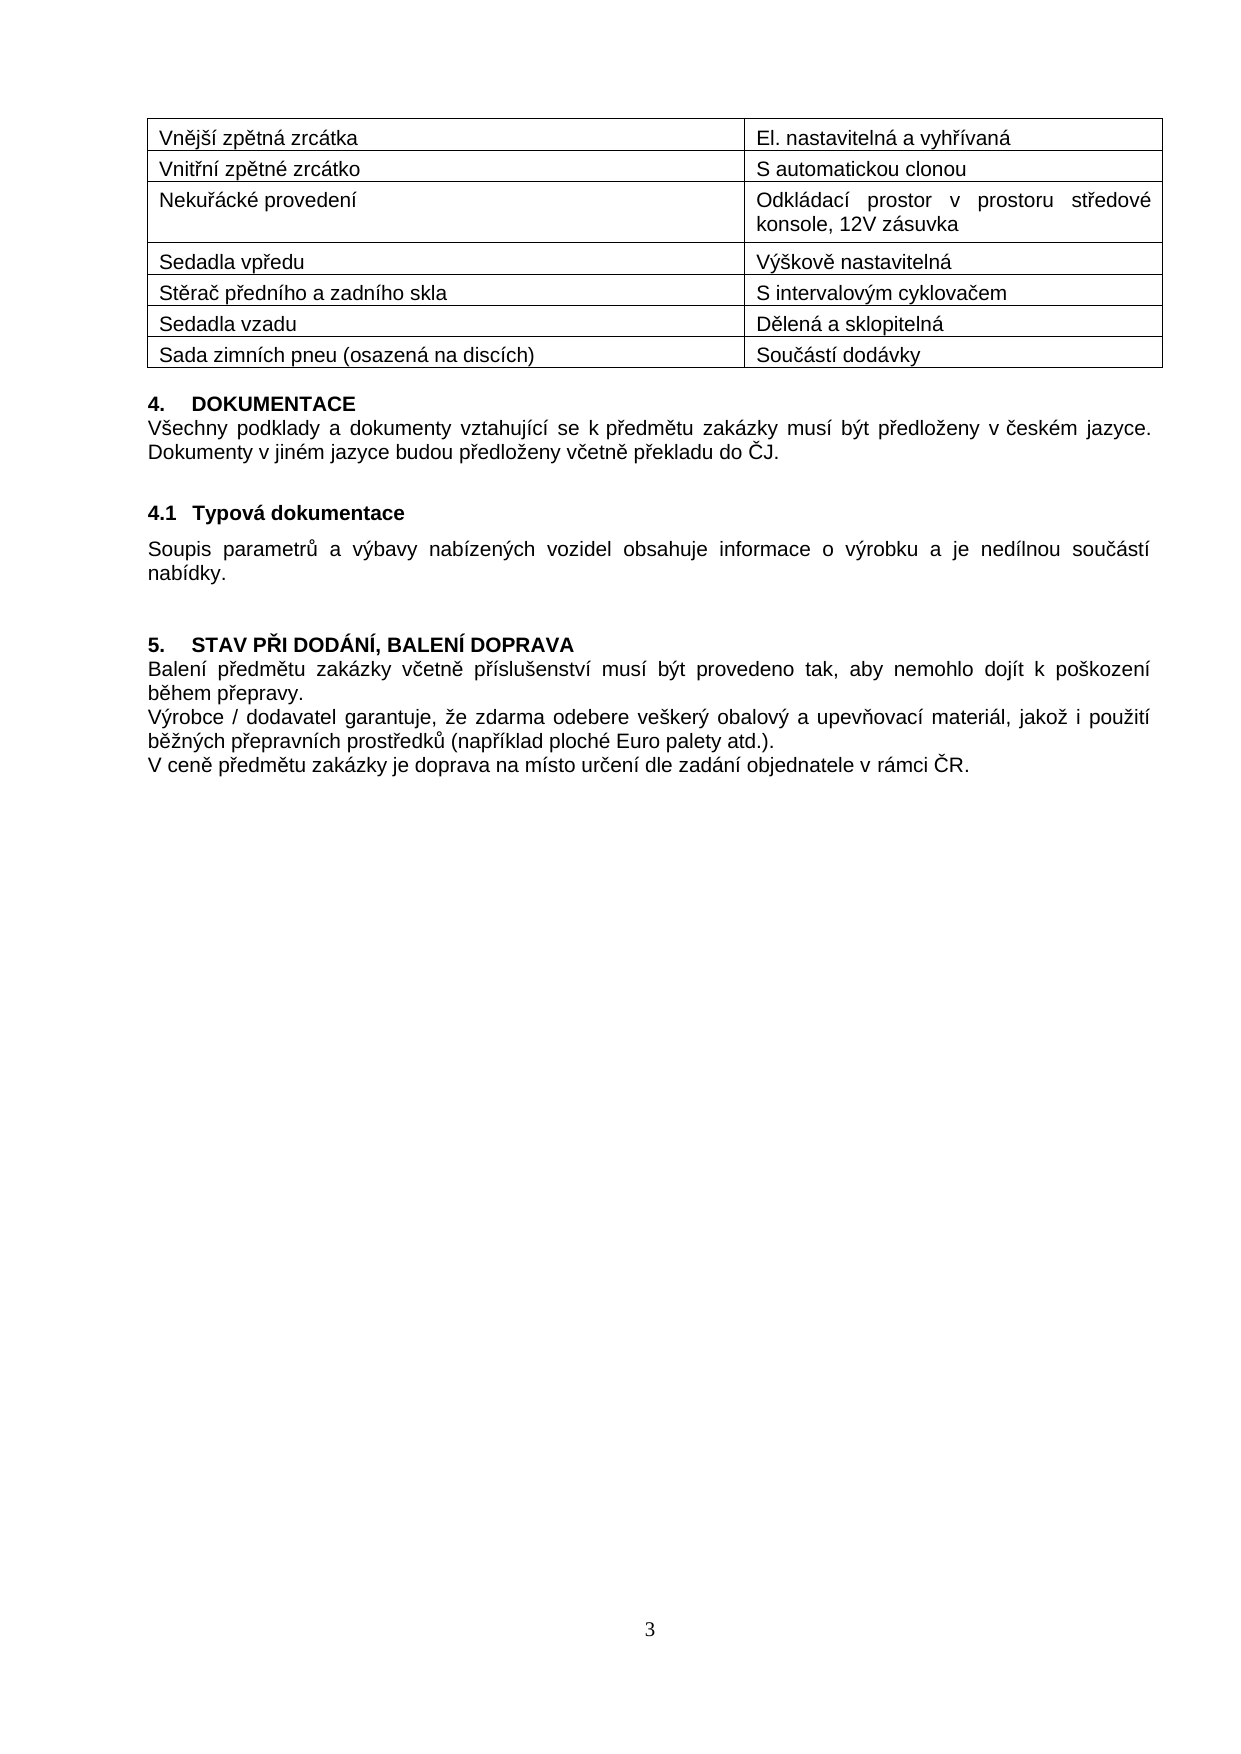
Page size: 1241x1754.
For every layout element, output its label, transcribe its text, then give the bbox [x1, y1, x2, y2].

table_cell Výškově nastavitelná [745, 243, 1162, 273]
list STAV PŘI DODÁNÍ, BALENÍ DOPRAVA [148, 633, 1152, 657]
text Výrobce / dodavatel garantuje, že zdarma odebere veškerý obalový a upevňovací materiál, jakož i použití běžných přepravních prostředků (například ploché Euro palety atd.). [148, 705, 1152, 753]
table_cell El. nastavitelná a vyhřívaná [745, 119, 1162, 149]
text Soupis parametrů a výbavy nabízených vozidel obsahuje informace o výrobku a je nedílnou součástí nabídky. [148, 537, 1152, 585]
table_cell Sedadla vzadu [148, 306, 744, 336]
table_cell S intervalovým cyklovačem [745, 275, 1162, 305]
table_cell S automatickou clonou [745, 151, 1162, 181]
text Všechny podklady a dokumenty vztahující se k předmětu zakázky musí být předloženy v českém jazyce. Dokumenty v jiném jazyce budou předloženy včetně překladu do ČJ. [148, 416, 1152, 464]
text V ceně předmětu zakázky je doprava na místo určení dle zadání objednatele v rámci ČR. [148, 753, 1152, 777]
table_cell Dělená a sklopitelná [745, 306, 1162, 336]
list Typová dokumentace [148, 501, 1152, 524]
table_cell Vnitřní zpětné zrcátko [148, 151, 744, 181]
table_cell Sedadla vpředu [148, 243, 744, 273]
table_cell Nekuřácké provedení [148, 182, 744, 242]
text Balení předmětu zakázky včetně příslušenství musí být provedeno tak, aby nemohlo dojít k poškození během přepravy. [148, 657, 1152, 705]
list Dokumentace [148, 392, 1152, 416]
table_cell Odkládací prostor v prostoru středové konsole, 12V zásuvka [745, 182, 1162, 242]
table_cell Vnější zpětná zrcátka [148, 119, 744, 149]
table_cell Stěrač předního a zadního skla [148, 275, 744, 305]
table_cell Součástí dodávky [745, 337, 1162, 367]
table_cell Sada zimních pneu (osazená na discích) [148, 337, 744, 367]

__________________________________________________

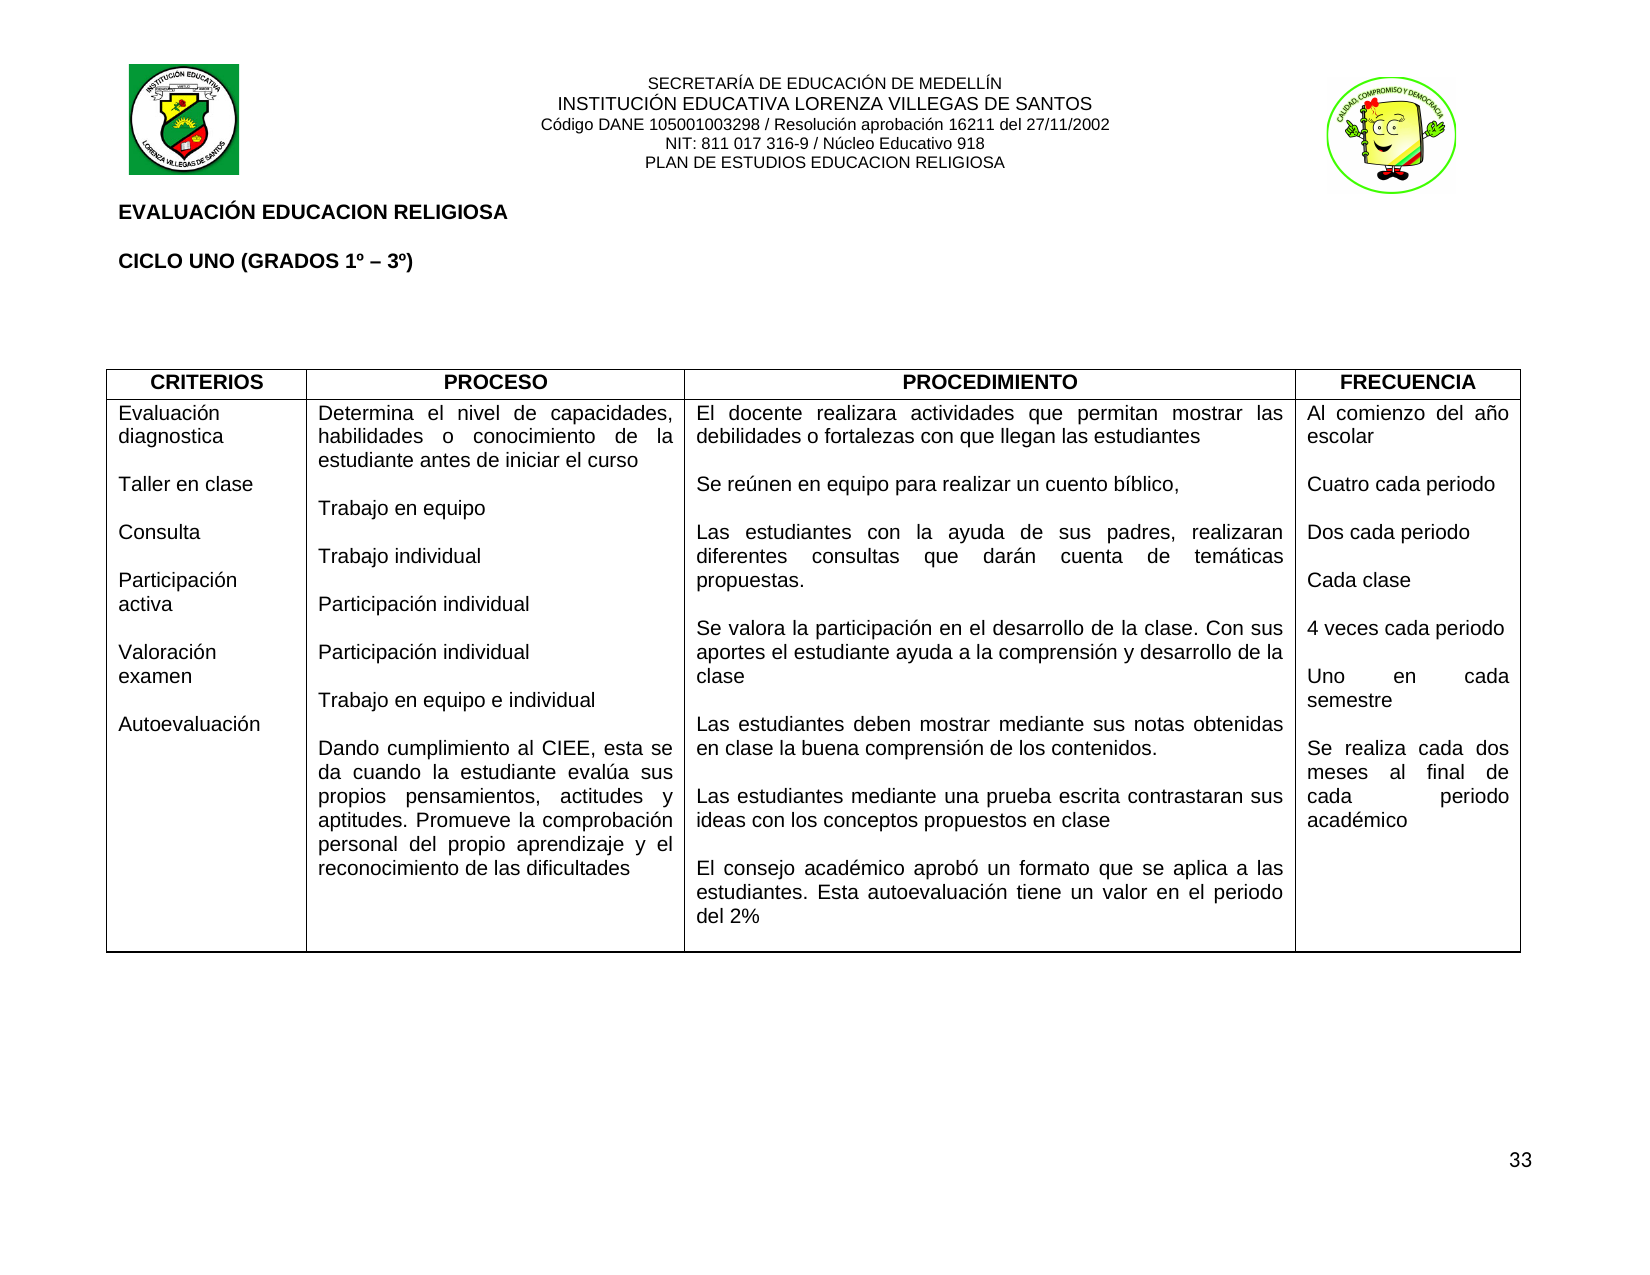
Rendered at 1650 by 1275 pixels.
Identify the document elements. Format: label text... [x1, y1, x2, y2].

__________________________________________________

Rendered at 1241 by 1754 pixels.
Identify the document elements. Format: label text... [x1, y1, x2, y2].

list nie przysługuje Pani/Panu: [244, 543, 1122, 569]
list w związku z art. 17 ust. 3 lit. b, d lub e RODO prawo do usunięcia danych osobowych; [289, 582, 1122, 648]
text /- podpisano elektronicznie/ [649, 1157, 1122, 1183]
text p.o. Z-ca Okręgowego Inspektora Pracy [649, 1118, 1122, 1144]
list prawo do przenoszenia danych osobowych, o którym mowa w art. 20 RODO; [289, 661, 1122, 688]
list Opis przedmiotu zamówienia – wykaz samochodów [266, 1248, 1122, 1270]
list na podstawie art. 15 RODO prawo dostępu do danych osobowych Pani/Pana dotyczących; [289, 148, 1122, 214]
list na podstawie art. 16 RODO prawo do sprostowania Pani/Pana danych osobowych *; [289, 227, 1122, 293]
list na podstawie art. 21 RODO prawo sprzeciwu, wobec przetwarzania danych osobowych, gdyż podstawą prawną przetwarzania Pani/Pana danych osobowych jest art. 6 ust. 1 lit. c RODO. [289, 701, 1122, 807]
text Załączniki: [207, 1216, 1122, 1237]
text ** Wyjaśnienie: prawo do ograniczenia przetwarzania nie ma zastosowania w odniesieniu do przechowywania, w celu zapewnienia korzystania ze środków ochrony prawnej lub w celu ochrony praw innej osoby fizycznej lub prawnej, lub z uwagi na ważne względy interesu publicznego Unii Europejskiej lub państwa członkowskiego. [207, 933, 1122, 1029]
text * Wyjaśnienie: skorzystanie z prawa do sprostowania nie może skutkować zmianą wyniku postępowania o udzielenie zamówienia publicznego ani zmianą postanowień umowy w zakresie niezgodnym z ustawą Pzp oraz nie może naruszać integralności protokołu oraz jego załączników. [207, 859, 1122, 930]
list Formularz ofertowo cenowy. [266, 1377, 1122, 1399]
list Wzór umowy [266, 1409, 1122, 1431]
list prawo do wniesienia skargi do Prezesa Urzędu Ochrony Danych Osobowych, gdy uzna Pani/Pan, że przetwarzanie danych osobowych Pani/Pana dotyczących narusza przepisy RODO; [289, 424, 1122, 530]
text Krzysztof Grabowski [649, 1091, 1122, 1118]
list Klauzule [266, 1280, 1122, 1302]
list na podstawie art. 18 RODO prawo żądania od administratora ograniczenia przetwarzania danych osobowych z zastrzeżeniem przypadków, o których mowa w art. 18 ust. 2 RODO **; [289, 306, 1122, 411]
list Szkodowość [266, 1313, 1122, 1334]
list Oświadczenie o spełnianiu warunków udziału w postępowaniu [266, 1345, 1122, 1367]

__________________________________________________

— PROBLEM DESCRIPTION —
From the data above, copy each line with the string "pixels" in it.

— TASK OUTPUT —
Rendered at 1650 by 1275 pixels.
Rendered at 1241 by 1754 pixels.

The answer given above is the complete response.